Trump’s Mideast ‘achievement’: A growing rift with the Palestinians
Op-ed: It’s hard to estimate how long Donald Trump will survive in office, but even if he goes, the deep change he led in the US policy towards the current Palestinian leadership will reverberate for years; that leadership is finished and it’s time to replace it, just like it’s time to replace our own leadership.
The White House brat, commentators said, is truculent and will pull out the heavy baton and wave it in front of the terrified eyes of Prime Minister Benjamin Netanyahu and his government ministers.
The eager anticipation for Trump’s “deal” grew on the eve of his trip to Israel and Saudi Arabia, with a ridiculously short visit to Bethlehem.
The rumors and preparations for the upcoming deal didn’t quiet down even when it turned out that the president had come and gone empty-handed. On the contrary, they only increased. Look, Trump is sending over his Mideast envoy. Look, he’s about to send his omnipotent son-in-law. Look, he posted a vague tweet which may imply that he intends on claiming a price from Israel. But the envoy just went back and forth with nothing to do, the son-in-law got caught up in investigations related to his Russian affair, and the “mysterious tweet” turned out to be another grammatical error. Trump hasn't mastered his mother tongue and often makes spelling mistakes and uses the wrong tense.

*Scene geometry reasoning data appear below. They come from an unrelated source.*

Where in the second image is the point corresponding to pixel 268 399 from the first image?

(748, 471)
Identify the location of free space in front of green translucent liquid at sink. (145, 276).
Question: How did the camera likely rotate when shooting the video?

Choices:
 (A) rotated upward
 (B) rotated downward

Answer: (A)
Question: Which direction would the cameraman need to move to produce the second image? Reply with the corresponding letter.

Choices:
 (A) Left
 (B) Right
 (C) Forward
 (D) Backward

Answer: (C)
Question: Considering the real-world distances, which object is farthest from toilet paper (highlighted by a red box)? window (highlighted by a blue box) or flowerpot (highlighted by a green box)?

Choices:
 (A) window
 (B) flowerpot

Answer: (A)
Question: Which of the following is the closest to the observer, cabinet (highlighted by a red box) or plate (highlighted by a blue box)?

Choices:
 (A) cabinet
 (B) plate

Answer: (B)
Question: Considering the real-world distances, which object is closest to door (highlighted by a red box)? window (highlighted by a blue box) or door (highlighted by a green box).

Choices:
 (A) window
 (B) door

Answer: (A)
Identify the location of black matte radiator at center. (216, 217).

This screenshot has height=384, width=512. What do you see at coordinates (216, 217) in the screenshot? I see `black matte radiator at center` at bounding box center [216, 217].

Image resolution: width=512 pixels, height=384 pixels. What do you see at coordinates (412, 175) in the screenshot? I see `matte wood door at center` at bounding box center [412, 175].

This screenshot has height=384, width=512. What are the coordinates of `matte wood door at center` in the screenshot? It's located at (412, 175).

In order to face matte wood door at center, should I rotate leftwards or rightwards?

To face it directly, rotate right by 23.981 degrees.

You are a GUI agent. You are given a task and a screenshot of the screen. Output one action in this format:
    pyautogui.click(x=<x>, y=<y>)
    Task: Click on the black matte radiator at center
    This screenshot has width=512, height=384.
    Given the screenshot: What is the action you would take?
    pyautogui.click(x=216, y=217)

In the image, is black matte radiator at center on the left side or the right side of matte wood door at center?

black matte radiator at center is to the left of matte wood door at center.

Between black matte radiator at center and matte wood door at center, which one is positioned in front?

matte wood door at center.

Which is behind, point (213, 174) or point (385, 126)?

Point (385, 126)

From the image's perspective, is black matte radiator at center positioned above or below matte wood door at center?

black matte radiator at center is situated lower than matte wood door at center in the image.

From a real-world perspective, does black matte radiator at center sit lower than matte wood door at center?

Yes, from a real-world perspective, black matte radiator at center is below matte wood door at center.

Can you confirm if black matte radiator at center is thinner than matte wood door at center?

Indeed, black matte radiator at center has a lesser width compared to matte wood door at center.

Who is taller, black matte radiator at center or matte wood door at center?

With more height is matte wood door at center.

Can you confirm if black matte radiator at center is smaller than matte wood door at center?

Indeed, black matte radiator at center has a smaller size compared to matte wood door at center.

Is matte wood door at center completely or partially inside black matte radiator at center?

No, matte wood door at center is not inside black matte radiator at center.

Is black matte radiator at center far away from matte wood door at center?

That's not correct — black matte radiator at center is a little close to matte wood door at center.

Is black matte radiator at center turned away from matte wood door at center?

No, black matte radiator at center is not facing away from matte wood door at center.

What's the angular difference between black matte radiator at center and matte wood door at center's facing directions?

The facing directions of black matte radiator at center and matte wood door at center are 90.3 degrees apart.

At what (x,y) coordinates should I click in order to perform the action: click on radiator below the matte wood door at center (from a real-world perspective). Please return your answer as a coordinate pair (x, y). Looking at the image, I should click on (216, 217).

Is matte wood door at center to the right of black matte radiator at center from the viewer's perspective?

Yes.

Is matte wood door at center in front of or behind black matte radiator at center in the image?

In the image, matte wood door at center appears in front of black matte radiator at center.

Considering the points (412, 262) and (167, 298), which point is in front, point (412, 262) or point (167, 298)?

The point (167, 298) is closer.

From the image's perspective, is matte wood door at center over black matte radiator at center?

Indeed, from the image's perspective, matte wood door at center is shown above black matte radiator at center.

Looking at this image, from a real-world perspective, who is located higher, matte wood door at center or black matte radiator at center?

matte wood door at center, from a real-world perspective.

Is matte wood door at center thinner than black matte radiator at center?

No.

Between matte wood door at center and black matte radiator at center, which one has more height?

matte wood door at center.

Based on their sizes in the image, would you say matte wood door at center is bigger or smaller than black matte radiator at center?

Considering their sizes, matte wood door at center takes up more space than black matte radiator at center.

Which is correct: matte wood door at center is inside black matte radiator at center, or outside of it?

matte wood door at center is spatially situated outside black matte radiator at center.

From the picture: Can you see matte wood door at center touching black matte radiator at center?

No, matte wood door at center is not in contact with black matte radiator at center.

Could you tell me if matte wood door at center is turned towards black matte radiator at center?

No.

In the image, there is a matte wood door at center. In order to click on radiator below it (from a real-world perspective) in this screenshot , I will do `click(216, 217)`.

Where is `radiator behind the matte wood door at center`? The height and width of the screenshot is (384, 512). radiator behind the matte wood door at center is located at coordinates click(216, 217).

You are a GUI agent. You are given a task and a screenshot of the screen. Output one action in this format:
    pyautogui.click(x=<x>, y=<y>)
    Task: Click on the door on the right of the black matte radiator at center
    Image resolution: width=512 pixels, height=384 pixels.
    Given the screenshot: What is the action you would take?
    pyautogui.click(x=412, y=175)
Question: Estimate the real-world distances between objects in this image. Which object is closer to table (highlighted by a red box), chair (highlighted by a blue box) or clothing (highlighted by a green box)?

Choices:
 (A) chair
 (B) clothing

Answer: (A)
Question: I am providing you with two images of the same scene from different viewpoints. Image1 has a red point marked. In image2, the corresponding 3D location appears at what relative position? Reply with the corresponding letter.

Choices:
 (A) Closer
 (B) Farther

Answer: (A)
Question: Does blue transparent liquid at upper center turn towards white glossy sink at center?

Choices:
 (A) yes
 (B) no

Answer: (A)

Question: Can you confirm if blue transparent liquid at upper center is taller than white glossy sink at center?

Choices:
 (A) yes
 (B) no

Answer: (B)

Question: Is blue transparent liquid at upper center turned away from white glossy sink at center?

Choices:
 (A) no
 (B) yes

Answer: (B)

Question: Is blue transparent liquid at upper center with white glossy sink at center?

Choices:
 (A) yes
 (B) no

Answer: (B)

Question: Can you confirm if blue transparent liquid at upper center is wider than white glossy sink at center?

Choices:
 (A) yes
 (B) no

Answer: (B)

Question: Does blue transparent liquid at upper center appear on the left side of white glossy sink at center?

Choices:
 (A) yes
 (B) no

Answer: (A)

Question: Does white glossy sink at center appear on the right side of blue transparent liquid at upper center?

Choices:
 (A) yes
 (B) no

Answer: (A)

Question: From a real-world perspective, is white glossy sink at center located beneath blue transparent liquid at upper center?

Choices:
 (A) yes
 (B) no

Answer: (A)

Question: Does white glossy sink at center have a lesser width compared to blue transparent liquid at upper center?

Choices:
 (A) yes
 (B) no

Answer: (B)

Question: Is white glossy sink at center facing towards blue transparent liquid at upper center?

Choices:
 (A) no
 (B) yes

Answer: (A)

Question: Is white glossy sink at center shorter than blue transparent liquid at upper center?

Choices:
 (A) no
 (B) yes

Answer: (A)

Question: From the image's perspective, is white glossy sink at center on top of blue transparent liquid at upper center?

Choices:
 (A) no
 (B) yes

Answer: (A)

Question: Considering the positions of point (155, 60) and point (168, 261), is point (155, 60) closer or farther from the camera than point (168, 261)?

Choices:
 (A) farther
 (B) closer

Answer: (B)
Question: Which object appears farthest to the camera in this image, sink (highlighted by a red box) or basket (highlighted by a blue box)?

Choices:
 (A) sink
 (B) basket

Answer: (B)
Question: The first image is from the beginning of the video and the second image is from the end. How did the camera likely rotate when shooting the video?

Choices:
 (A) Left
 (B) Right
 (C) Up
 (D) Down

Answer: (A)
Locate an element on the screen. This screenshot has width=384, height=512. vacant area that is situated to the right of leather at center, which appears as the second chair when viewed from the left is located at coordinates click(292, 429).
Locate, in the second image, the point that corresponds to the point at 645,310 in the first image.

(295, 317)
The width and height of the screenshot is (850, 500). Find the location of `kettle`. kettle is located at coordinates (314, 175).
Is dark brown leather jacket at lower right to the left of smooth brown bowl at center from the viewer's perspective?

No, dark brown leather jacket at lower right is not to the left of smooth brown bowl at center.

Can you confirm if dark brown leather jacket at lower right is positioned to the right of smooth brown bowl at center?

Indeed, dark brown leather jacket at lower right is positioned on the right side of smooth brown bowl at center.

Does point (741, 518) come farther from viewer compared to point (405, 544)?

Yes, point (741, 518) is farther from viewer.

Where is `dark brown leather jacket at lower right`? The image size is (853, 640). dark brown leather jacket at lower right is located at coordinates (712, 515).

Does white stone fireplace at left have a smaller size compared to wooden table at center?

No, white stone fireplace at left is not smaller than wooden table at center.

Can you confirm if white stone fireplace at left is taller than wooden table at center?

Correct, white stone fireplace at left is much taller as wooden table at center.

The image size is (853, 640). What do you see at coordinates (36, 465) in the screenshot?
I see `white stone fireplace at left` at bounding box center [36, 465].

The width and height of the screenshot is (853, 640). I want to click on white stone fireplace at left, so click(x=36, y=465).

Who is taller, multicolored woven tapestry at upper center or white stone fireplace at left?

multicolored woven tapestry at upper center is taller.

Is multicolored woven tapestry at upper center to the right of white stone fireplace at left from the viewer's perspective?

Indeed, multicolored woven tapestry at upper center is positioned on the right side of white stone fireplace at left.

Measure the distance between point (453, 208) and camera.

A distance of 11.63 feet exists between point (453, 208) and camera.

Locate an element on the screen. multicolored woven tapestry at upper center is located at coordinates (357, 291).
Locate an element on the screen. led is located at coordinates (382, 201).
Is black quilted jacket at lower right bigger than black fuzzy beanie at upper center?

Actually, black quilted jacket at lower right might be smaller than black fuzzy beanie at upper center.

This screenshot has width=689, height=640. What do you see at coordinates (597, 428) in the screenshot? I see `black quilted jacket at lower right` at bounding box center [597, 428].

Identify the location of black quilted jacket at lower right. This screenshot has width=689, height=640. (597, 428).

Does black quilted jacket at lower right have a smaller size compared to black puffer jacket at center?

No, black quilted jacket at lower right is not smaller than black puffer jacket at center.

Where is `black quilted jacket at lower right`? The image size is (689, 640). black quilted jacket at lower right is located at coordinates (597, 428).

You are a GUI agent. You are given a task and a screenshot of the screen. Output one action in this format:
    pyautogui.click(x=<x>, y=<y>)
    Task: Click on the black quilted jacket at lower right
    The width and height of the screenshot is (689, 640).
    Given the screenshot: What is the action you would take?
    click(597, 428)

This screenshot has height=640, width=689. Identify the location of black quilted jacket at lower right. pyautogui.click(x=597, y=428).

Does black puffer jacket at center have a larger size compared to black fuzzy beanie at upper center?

I’m not saying Trump didn’t do anything in our region. He definitely did something: He got into a major fight with the Palestinian leadership. The rift, which seemed partial and concealed during the quick visit he paid Palestinian President Mahmoud Abbas in Bethlehem, burst forth in all its might later on and is reaching its climax these days.
In his first year as president, Trump recognized Jerusalem as Israel’s capital, exerted financial pressure to prevent an Israeli defeat at the United Nations, removed representatives of the ideological Right with the anti-Semitic flavor from his close circle in favor of his Jewish family, and recently demanded that the Palestinians return to the negotiating table unconditionally, otherwise the US would cut its financial aid.
This threat is substantial: In recent years, the United States has become the Palestinian people’s biggest helper. Directly and indirectly, it transfers to the territories between $800 million to $1 billion a year. Arab states have almost entirely halted their aid to the Palestinians. Over the weekend, we learned that the US had frozen $125 million in funding to the United Nations Relief and Works Agency (UNRWA), the agency founded by the UN to provide temporary aid to Palestinian refugees, which over the years became an exclusive supplier of basic welfare service in the refugee camps.
Trump’s White House likes to quote President Bill Clinton’s warning to his successor, George W. Bush: Don’t believe a word the Palestinian leadership tells you. Bush likely passed the warning on to Barack Obama, who passed it on to Trump. Obama saw himself as the most significant friend the Palestinians had in the White House—but their leaders, according to his associates, repaid him with selfishness and foolishness and thwarted his efforts to reach an agreement. Obama was seriously offended.
Trump obviously didn’t need his predecessors’ warnings. His entire conduct vis-à-vis the Palestinians leads to only one conclusion: Trump simply can’t stand them. He completely rejects the national Palestinian narrative and is willing to take steps against them that are so radical that even the Netanyahu government has its reservations. The reconciliation between Fatah and Hamas is interpreted by his associates as a Hamas takeover of Fatah—the end of a possible “deal.”
Trump, let me remind you, isn’t any different from most Americans when it comes to this issue: Sympathy towards the Palestinians has hit a low point in US public opinion polls, not just among members and supporters of the Republic Party, but also among members and supporters of the Democrats, although the latter are also demonstrating a considerable drop in sympathy towards Israel.
It’s hard to estimate how long Trump will survive in office. Now that journalist Michael Wolff’s revealing book “Fire and Fury” has been published, the American political discourse has begun focusing on the question of his personal performance rather than on his policy. The book also claims, according to Trump’s former advisors, that he supports the “Jordanian option”: Handing sovereignty over the West Bank to Jordan and sovereignty over Gaza to Egypt—rather than to the Palestinians.
Even if Trump goes, the deep change he led in the US policy towards the current Palestinian leadership will reverberate for years. That leadership is finished. It’s time to replace it, just like it’s time to replace our own leadership.